I stood there looking at them, thinking, “These fools are out of their minds. What in the hell would we do with two guns against all the dynamite and ammunition the Klan has? I guess they are beginning to feel like a lot of other Negroes I know. If you can’t beat them, join them. Matching fire with fire instead of kneeling and praying while some white cracker shoots you to death or throws a few sticks of dynamite on you and blows you to hell or somewhere. I figured if some Negro was kind enough to bring a gun to the Freedom House for us to protect ourselves with, then they must be gathering ammunition to protect the community.”

Now that we had a gun around the house, my fear seemed to get worse. I was constantly wondering whether the man that brought the rifle was paid by the whites to bring it. If the cops caught us with guns in the Freedom House, they would surely have a perfect excuse to arrest us.
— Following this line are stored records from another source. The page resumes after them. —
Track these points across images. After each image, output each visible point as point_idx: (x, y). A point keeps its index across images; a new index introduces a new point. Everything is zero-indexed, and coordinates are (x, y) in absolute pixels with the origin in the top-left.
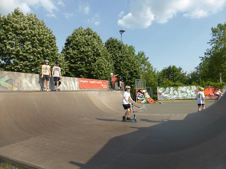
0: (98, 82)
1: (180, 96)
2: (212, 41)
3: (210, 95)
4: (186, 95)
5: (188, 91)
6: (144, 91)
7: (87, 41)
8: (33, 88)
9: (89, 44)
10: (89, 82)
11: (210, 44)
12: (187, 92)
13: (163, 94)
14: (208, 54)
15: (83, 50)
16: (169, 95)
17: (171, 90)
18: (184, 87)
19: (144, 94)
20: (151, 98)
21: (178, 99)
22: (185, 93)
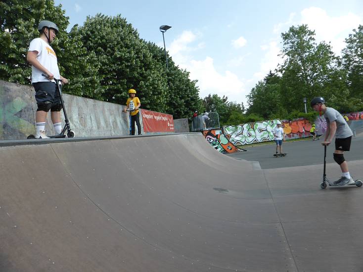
0: (158, 118)
1: (259, 137)
3: (299, 132)
4: (266, 136)
5: (269, 128)
6: (217, 132)
9: (127, 44)
10: (153, 117)
11: (282, 56)
12: (268, 130)
13: (233, 136)
14: (281, 71)
15: (122, 56)
16: (242, 137)
17: (245, 128)
18: (264, 122)
19: (217, 138)
20: (230, 144)
21: (256, 143)
22: (266, 132)
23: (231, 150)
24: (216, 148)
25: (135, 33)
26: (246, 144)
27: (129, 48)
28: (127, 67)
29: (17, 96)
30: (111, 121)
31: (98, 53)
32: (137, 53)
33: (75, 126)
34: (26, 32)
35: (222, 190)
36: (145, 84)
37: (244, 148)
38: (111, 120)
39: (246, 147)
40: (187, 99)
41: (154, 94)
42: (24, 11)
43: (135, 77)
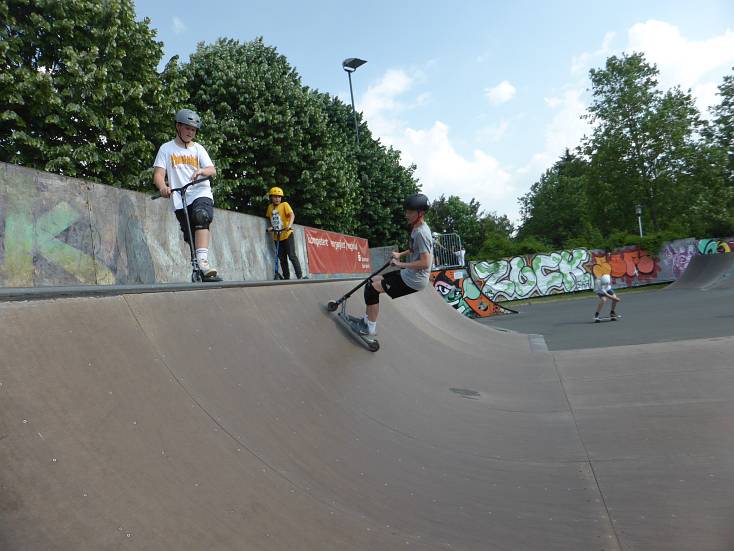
0: (338, 245)
1: (544, 284)
2: (593, 109)
3: (626, 274)
4: (558, 282)
5: (565, 267)
6: (458, 275)
7: (269, 87)
8: (176, 275)
9: (277, 97)
10: (329, 243)
11: (589, 119)
12: (562, 270)
13: (490, 283)
14: (589, 151)
15: (267, 119)
16: (509, 285)
17: (515, 267)
18: (553, 255)
19: (458, 286)
20: (484, 300)
21: (537, 296)
22: (557, 274)
23: (485, 310)
24: (456, 307)
25: (294, 75)
26: (516, 300)
27: (281, 104)
28: (277, 141)
29: (61, 200)
30: (243, 251)
31: (220, 114)
32: (297, 114)
33: (174, 261)
34: (81, 73)
35: (467, 393)
36: (312, 176)
37: (512, 306)
38: (243, 249)
39: (517, 304)
40: (397, 206)
41: (329, 197)
42: (77, 32)
43: (292, 162)
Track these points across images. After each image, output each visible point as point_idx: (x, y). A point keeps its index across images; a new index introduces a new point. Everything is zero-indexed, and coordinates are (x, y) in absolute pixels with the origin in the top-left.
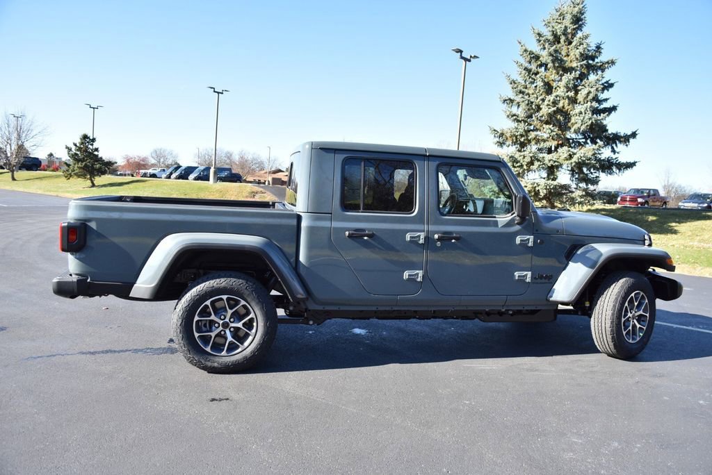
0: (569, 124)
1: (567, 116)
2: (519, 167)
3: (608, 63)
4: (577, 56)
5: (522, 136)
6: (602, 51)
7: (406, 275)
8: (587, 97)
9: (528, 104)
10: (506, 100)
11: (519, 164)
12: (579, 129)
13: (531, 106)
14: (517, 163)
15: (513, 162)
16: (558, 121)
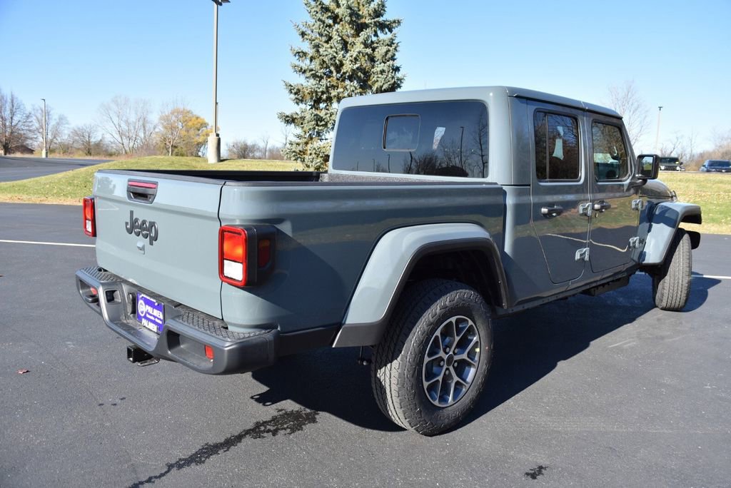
0: (370, 83)
1: (367, 74)
2: (322, 125)
3: (394, 22)
4: (371, 12)
5: (323, 93)
6: (386, 9)
7: (578, 256)
8: (386, 55)
9: (331, 59)
10: (299, 53)
11: (323, 123)
12: (381, 87)
13: (335, 61)
14: (321, 122)
15: (317, 121)
16: (359, 77)
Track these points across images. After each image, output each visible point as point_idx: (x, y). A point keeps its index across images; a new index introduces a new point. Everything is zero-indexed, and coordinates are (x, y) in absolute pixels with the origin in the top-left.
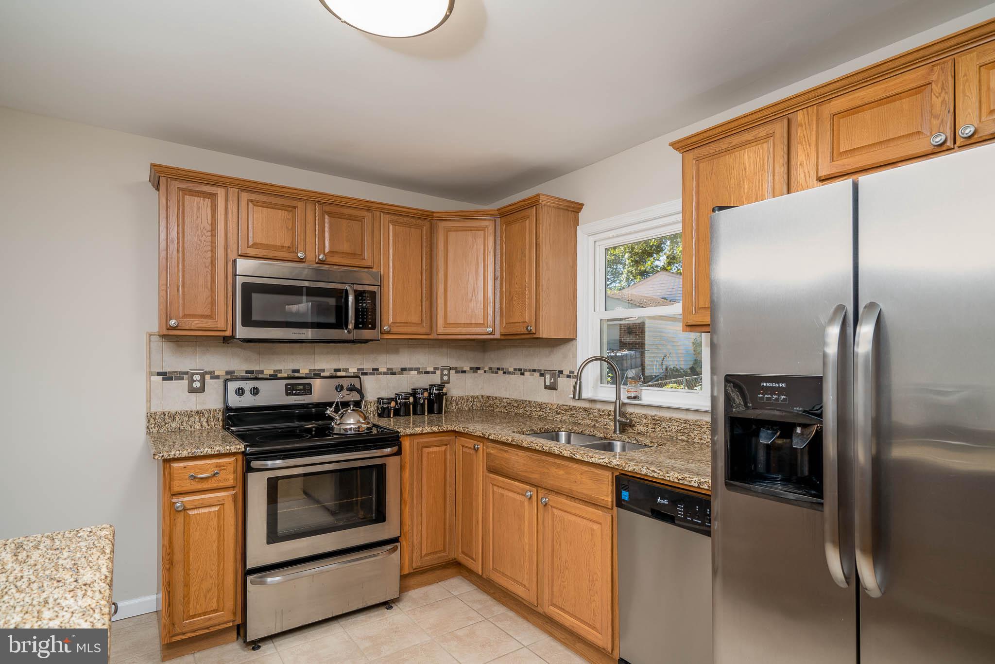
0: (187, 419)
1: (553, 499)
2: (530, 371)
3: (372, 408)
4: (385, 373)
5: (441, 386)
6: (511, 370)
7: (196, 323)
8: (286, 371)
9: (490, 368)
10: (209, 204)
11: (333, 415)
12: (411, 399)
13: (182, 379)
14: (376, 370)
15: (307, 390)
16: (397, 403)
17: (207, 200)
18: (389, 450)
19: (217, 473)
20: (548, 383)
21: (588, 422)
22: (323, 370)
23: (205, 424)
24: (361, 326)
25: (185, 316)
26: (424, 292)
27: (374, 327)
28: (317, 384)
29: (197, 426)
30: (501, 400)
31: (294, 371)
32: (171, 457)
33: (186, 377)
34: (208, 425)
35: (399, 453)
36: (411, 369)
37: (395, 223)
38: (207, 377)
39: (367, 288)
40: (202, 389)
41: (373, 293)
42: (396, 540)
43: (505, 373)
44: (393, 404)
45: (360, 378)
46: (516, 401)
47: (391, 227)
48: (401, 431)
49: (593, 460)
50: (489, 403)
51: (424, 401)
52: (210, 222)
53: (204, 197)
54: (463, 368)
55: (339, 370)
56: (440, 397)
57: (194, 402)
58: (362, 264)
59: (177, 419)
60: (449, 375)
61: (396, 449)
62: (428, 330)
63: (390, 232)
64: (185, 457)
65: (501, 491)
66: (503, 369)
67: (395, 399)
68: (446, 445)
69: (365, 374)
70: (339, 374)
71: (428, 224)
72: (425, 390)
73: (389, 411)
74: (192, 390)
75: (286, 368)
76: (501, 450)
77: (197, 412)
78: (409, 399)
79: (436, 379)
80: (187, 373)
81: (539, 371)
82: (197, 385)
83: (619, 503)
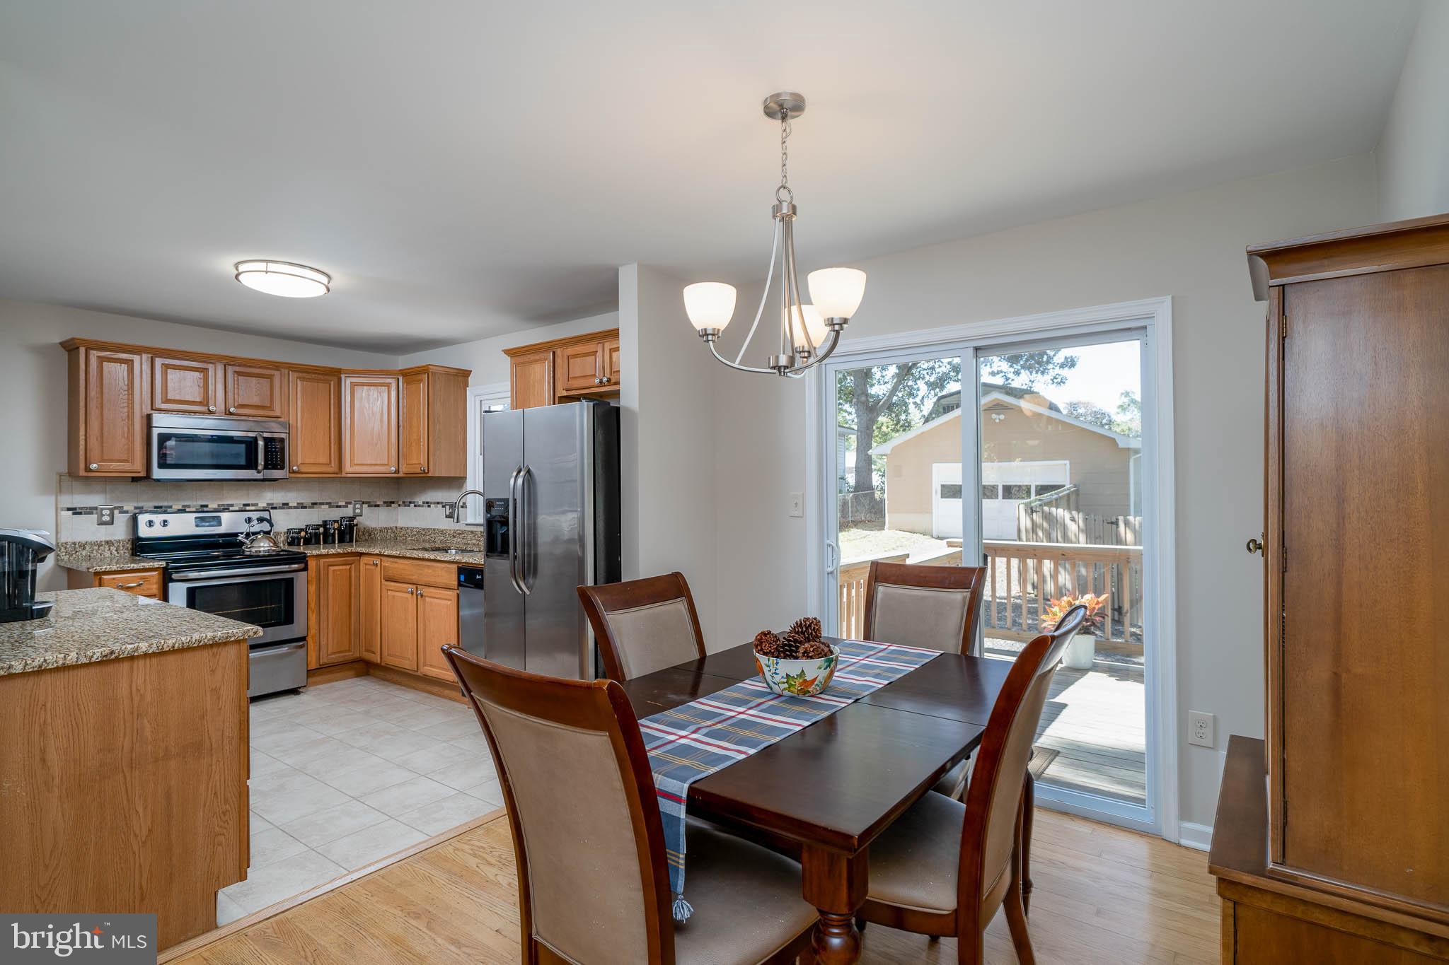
0: (97, 548)
1: (426, 591)
2: (434, 503)
3: (281, 539)
4: (295, 508)
5: (352, 519)
6: (421, 503)
7: (114, 466)
8: (194, 506)
9: (404, 502)
10: (126, 368)
11: (244, 540)
12: (321, 530)
13: (92, 513)
14: (285, 505)
15: (218, 521)
16: (306, 533)
17: (123, 365)
18: (296, 566)
19: (142, 584)
20: (448, 513)
21: (474, 541)
22: (232, 505)
23: (114, 552)
24: (270, 467)
25: (103, 460)
26: (332, 437)
27: (282, 468)
28: (225, 517)
29: (107, 554)
30: (412, 529)
31: (202, 506)
32: (103, 570)
33: (95, 511)
34: (118, 553)
35: (305, 569)
36: (322, 504)
37: (302, 379)
38: (116, 512)
39: (276, 435)
40: (111, 522)
41: (282, 440)
42: (304, 639)
43: (415, 506)
44: (303, 534)
45: (269, 511)
46: (424, 529)
47: (299, 382)
48: (308, 552)
49: (446, 559)
50: (402, 533)
51: (335, 531)
52: (126, 383)
53: (121, 363)
54: (376, 502)
55: (248, 505)
56: (351, 527)
57: (103, 534)
58: (271, 413)
59: (87, 548)
60: (361, 509)
61: (302, 566)
62: (336, 470)
63: (298, 387)
64: (115, 571)
65: (393, 593)
66: (414, 503)
67: (305, 530)
68: (351, 564)
69: (275, 508)
70: (248, 508)
71: (336, 378)
72: (336, 521)
73: (299, 539)
74: (101, 523)
75: (195, 503)
76: (393, 562)
77: (107, 542)
78: (318, 529)
79: (348, 512)
80: (96, 508)
81: (442, 503)
82: (106, 518)
83: (460, 584)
I knew I couldn’t talk Lenora and Doris into giving them back. In fact, I was not sure I wanted to. Just about every night cops were flashing lights on the house. If they weren’t flashing lights, they were out there talking loud and laughing, trying to keep us awake. One night a man came by with a truck-load of big bloodhounds and K-9 police-type dogs. He let them out in front of the Freedom House and they ran all around scenting everything. He left them there a while and then drove back and whistled for them to jump up in the truck. This frightened the hell out of us. Night after night, the dogs were brought to the house, and Doris and Lenora would stay awake threatening to shoot them. I knew that this was the Klan’s doing. I figured they were probably planning to burn down the house one night and run us out to be devoured by the dogs.